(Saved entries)
▬▬▬▬▬▬

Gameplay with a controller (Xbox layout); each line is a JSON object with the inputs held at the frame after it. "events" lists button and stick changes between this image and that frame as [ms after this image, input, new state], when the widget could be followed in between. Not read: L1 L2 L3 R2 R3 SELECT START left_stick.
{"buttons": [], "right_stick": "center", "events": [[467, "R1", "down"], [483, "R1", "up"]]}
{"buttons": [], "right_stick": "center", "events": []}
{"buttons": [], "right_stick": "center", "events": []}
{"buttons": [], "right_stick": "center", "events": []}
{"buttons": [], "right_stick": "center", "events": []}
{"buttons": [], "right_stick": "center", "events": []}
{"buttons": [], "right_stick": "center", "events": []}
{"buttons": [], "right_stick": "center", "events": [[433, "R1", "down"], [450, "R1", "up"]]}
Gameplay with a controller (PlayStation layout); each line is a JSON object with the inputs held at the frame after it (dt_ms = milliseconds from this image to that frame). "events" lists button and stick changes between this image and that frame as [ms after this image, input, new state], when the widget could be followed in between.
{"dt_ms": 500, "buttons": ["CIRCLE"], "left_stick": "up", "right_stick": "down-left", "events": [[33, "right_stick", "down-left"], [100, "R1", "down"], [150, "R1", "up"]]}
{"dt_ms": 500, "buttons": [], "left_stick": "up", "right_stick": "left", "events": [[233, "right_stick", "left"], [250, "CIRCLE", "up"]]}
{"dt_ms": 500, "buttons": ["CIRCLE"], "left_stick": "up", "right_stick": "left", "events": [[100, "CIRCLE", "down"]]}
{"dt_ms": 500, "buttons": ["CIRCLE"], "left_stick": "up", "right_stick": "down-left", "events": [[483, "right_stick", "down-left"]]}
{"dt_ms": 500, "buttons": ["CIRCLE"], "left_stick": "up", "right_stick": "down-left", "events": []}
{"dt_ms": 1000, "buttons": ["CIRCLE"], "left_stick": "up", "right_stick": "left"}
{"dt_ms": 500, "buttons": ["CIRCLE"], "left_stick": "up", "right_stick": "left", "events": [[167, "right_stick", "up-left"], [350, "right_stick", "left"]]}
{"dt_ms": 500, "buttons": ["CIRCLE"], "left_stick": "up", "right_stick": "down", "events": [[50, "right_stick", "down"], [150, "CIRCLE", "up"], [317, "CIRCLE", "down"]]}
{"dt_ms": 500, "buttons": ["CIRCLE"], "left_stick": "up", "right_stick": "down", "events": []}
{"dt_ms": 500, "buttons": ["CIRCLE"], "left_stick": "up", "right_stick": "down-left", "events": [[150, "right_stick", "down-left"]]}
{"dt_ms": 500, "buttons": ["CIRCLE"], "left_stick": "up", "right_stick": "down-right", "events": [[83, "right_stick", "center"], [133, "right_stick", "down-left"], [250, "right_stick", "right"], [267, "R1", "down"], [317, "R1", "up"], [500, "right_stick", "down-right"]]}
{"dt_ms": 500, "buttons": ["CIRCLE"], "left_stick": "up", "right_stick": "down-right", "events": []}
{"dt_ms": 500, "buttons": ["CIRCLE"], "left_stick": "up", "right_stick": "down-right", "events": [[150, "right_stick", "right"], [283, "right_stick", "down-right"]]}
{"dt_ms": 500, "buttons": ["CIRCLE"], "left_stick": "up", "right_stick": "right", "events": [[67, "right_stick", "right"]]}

▬▬▬▬▬▬

_REQUIREMENT_. Exactly as written above, please repeat the entries.

_ANSWER TO THIS TASK_.
Gameplay with a controller (Xbox layout); each line is a JSON object with the inputs held at the frame after it. "events" lists button and stick changes between this image and that frame as [ms after this image, input, new state], when the widget could be followed in between. Not read: L1 L2 L3 R2 R3 SELECT START left_stick.
{"buttons": [], "right_stick": "center", "events": [[467, "R1", "down"], [483, "R1", "up"]]}
{"buttons": [], "right_stick": "center", "events": []}
{"buttons": [], "right_stick": "center", "events": []}
{"buttons": [], "right_stick": "center", "events": []}
{"buttons": [], "right_stick": "center", "events": []}
{"buttons": [], "right_stick": "center", "events": []}
{"buttons": [], "right_stick": "center", "events": []}
{"buttons": [], "right_stick": "center", "events": [[433, "R1", "down"], [450, "R1", "up"]]}
Gameplay with a controller (PlayStation layout); each line is a JSON object with the inputs held at the frame after it (dt_ms = milliseconds from this image to that frame). "events" lists button and stick changes between this image and that frame as [ms after this image, input, new state], when the widget could be followed in between.
{"dt_ms": 500, "buttons": ["CIRCLE"], "left_stick": "up", "right_stick": "down-left", "events": [[33, "right_stick", "down-left"], [100, "R1", "down"], [150, "R1", "up"]]}
{"dt_ms": 500, "buttons": [], "left_stick": "up", "right_stick": "left", "events": [[233, "right_stick", "left"], [250, "CIRCLE", "up"]]}
{"dt_ms": 500, "buttons": ["CIRCLE"], "left_stick": "up", "right_stick": "left", "events": [[100, "CIRCLE", "down"]]}
{"dt_ms": 500, "buttons": ["CIRCLE"], "left_stick": "up", "right_stick": "down-left", "events": [[483, "right_stick", "down-left"]]}
{"dt_ms": 500, "buttons": ["CIRCLE"], "left_stick": "up", "right_stick": "down-left", "events": []}
{"dt_ms": 1000, "buttons": ["CIRCLE"], "left_stick": "up", "right_stick": "left"}
{"dt_ms": 500, "buttons": ["CIRCLE"], "left_stick": "up", "right_stick": "left", "events": [[167, "right_stick", "up-left"], [350, "right_stick", "left"]]}
{"dt_ms": 500, "buttons": ["CIRCLE"], "left_stick": "up", "right_stick": "down", "events": [[50, "right_stick", "down"], [150, "CIRCLE", "up"], [317, "CIRCLE", "down"]]}
{"dt_ms": 500, "buttons": ["CIRCLE"], "left_stick": "up", "right_stick": "down", "events": []}
{"dt_ms": 500, "buttons": ["CIRCLE"], "left_stick": "up", "right_stick": "down-left", "events": [[150, "right_stick", "down-left"]]}
{"dt_ms": 500, "buttons": ["CIRCLE"], "left_stick": "up", "right_stick": "down-right", "events": [[83, "right_stick", "center"], [133, "right_stick", "down-left"], [250, "right_stick", "right"], [267, "R1", "down"], [317, "R1", "up"], [500, "right_stick", "down-right"]]}
{"dt_ms": 500, "buttons": ["CIRCLE"], "left_stick": "up", "right_stick": "down-right", "events": []}
{"dt_ms": 500, "buttons": ["CIRCLE"], "left_stick": "up", "right_stick": "down-right", "events": [[150, "right_stick", "right"], [283, "right_stick", "down-right"]]}
{"dt_ms": 500, "buttons": ["CIRCLE"], "left_stick": "up", "right_stick": "right", "events": [[67, "right_stick", "right"]]}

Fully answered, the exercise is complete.